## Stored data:
┌────────

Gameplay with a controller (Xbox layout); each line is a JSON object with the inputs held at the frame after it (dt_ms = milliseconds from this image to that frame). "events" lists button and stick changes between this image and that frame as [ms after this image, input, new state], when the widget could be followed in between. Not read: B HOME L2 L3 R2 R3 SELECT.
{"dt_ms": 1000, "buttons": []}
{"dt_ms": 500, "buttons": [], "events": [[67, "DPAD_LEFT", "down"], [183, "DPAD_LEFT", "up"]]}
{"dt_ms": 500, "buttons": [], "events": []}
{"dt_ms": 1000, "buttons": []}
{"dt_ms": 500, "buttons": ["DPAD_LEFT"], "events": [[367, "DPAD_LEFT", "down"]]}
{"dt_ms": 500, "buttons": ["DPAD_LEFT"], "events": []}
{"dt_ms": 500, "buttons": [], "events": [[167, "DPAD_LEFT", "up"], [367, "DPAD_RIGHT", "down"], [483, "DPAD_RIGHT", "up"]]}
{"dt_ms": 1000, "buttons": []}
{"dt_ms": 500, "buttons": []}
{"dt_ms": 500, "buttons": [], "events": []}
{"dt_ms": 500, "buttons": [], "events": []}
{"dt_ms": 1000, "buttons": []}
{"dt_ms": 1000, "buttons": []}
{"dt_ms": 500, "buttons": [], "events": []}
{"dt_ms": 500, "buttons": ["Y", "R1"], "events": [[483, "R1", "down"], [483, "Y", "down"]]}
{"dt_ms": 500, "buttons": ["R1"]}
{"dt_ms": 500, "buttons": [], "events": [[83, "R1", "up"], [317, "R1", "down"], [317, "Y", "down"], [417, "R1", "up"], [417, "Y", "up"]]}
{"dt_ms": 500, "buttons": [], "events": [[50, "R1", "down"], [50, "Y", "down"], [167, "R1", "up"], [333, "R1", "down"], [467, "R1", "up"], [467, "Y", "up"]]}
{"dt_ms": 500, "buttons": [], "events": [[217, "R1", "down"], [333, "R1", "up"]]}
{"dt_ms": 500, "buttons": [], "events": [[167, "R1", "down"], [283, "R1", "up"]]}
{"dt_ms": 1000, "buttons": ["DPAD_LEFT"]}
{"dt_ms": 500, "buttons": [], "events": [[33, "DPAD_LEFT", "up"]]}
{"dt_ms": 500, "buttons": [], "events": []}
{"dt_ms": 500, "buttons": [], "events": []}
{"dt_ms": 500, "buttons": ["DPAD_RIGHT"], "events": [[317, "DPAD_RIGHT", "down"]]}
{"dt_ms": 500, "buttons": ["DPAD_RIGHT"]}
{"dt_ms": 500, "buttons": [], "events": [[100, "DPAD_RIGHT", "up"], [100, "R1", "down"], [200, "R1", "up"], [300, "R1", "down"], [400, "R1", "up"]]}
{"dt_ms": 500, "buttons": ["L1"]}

└────────

## What to do:
This calls for all of the entries above, repeated exactly.

## Finished task:
Gameplay with a controller (Xbox layout); each line is a JSON object with the inputs held at the frame after it (dt_ms = milliseconds from this image to that frame). "events" lists button and stick changes between this image and that frame as [ms after this image, input, new state], when the widget could be followed in between. Not read: B HOME L2 L3 R2 R3 SELECT.
{"dt_ms": 1000, "buttons": []}
{"dt_ms": 500, "buttons": [], "events": [[67, "DPAD_LEFT", "down"], [183, "DPAD_LEFT", "up"]]}
{"dt_ms": 500, "buttons": [], "events": []}
{"dt_ms": 1000, "buttons": []}
{"dt_ms": 500, "buttons": ["DPAD_LEFT"], "events": [[367, "DPAD_LEFT", "down"]]}
{"dt_ms": 500, "buttons": ["DPAD_LEFT"], "events": []}
{"dt_ms": 500, "buttons": [], "events": [[167, "DPAD_LEFT", "up"], [367, "DPAD_RIGHT", "down"], [483, "DPAD_RIGHT", "up"]]}
{"dt_ms": 1000, "buttons": []}
{"dt_ms": 500, "buttons": []}
{"dt_ms": 500, "buttons": [], "events": []}
{"dt_ms": 500, "buttons": [], "events": []}
{"dt_ms": 1000, "buttons": []}
{"dt_ms": 1000, "buttons": []}
{"dt_ms": 500, "buttons": [], "events": []}
{"dt_ms": 500, "buttons": ["Y", "R1"], "events": [[483, "R1", "down"], [483, "Y", "down"]]}
{"dt_ms": 500, "buttons": ["R1"]}
{"dt_ms": 500, "buttons": [], "events": [[83, "R1", "up"], [317, "R1", "down"], [317, "Y", "down"], [417, "R1", "up"], [417, "Y", "up"]]}
{"dt_ms": 500, "buttons": [], "events": [[50, "R1", "down"], [50, "Y", "down"], [167, "R1", "up"], [333, "R1", "down"], [467, "R1", "up"], [467, "Y", "up"]]}
{"dt_ms": 500, "buttons": [], "events": [[217, "R1", "down"], [333, "R1", "up"]]}
{"dt_ms": 500, "buttons": [], "events": [[167, "R1", "down"], [283, "R1", "up"]]}
{"dt_ms": 1000, "buttons": ["DPAD_LEFT"]}
{"dt_ms": 500, "buttons": [], "events": [[33, "DPAD_LEFT", "up"]]}
{"dt_ms": 500, "buttons": [], "events": []}
{"dt_ms": 500, "buttons": [], "events": []}
{"dt_ms": 500, "buttons": ["DPAD_RIGHT"], "events": [[317, "DPAD_RIGHT", "down"]]}
{"dt_ms": 500, "buttons": ["DPAD_RIGHT"]}
{"dt_ms": 500, "buttons": [], "events": [[100, "DPAD_RIGHT", "up"], [100, "R1", "down"], [200, "R1", "up"], [300, "R1", "down"], [400, "R1", "up"]]}
{"dt_ms": 500, "buttons": ["L1"]}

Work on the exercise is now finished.